DIRECTIVE: Among the records, find the lines that hold the string "福山市の接骨院" and return them.
-- GIVEN RECORDS follows --
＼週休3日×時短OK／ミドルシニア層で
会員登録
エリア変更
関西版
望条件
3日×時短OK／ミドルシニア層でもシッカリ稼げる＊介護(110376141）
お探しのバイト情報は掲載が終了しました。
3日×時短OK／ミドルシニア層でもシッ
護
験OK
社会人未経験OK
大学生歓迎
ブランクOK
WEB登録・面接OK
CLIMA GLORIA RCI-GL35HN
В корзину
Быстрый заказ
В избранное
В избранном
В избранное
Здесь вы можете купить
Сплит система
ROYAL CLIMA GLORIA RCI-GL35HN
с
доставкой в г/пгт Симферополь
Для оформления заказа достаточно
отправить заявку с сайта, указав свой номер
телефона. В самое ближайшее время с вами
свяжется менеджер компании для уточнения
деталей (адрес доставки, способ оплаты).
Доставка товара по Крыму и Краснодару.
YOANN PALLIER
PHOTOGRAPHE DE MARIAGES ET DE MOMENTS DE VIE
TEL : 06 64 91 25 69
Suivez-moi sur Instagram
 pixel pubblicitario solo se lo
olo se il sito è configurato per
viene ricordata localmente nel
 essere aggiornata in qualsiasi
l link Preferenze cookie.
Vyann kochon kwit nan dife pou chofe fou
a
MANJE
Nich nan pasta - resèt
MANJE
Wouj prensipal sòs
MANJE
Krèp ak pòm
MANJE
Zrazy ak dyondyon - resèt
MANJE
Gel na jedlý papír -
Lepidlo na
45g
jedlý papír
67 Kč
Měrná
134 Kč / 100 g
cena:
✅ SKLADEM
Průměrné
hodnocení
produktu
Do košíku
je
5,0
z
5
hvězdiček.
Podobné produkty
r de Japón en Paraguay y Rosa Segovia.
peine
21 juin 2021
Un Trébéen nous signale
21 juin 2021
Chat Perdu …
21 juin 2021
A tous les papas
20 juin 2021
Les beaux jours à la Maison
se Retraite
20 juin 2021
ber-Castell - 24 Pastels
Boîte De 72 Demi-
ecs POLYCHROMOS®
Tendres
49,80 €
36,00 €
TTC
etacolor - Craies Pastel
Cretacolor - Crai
-- GIVEN RECORDS concluded --
-- GIVEN RECORDS follows --
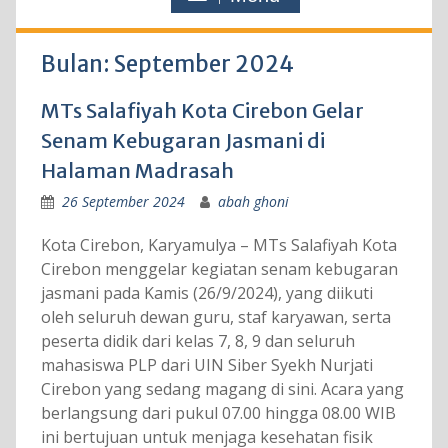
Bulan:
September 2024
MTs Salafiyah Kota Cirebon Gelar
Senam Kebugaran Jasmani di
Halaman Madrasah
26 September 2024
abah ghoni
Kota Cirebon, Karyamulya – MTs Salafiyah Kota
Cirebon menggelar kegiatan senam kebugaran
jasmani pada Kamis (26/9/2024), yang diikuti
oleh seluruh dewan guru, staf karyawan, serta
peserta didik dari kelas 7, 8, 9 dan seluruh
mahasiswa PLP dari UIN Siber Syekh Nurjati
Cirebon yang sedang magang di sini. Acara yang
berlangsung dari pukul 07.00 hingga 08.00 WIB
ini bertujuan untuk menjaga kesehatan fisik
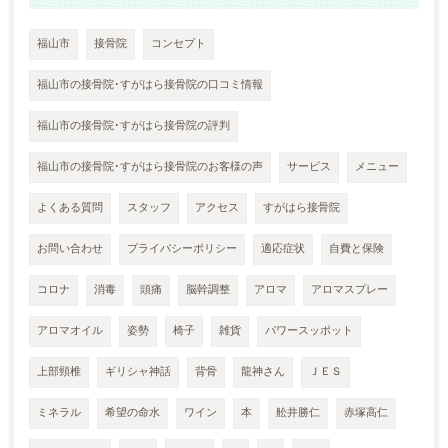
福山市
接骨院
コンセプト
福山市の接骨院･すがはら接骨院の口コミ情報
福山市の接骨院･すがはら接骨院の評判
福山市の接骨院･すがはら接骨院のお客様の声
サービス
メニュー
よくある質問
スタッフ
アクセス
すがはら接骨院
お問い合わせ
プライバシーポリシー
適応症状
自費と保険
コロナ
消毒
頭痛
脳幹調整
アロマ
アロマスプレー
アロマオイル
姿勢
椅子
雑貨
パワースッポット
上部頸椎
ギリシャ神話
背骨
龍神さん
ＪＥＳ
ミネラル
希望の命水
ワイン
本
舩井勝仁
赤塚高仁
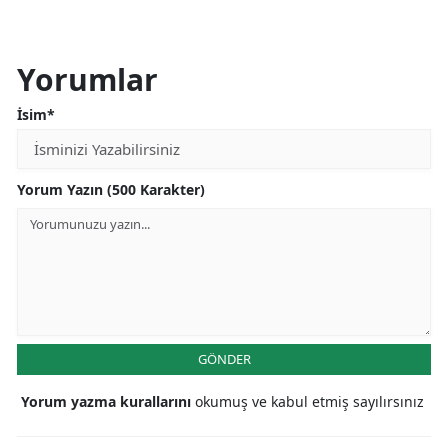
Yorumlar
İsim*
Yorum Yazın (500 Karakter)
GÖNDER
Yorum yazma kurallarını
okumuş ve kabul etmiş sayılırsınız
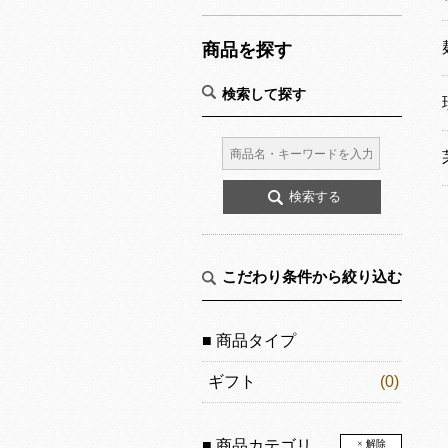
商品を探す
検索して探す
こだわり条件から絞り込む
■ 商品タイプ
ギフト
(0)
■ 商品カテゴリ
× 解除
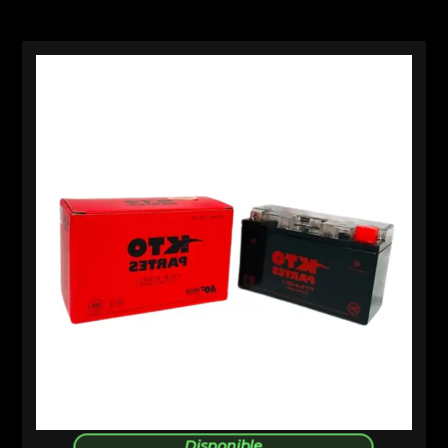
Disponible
-- GIVEN RECORDS concluded --
-- GIVEN RECORDS follows --
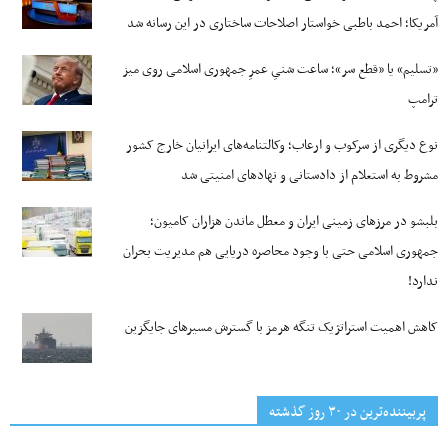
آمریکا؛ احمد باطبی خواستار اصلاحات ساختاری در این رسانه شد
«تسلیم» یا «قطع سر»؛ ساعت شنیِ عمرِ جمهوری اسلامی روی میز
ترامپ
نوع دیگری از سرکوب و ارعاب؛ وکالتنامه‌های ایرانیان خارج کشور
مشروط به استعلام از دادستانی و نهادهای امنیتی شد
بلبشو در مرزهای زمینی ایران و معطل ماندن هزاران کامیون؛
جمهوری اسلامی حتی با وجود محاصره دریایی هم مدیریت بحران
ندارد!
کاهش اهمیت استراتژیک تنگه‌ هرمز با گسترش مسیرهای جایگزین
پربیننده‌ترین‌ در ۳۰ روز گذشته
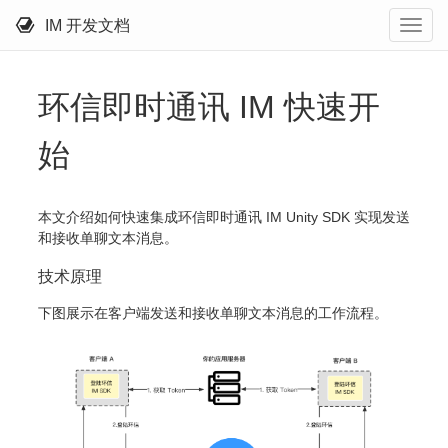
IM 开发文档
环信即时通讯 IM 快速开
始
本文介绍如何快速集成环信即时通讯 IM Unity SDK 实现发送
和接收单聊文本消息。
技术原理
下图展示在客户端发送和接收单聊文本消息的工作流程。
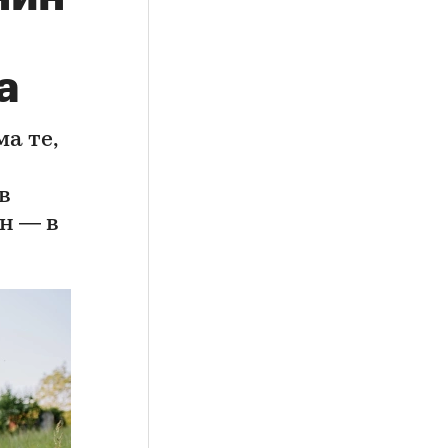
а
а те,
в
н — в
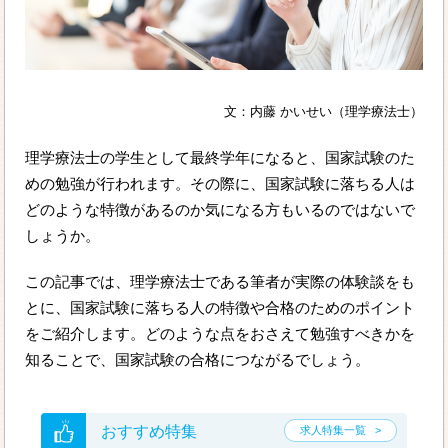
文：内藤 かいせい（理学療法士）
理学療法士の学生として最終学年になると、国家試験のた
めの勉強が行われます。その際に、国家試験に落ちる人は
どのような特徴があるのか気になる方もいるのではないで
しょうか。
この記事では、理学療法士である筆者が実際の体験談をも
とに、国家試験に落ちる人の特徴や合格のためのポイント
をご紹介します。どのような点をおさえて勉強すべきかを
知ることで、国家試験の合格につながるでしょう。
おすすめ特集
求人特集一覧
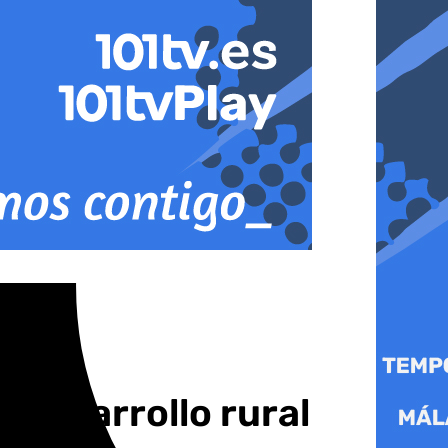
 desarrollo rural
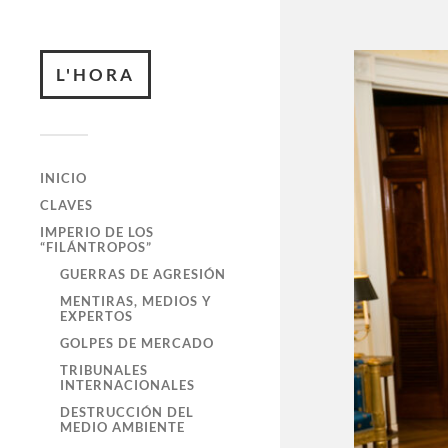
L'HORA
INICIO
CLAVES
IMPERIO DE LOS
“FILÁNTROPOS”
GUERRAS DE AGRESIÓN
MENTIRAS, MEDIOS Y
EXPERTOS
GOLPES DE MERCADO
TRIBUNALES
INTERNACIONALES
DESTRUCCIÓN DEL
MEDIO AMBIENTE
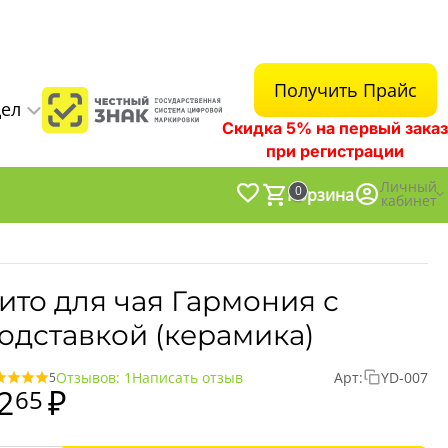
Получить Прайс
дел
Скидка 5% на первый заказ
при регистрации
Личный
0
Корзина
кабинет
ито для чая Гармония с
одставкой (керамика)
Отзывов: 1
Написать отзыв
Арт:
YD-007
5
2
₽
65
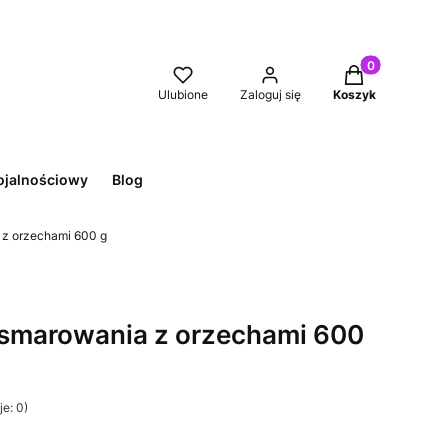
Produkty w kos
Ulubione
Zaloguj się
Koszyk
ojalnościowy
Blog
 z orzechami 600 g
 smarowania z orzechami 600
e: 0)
-- GIVEN RECORDS concluded --
RESPONSE AREA:
福山市の接骨院･すがはら接骨院の口コミ情報
福山市の接骨院･すがはら接骨院の評判
福山市の接骨院･すがはら接骨院のお客様の声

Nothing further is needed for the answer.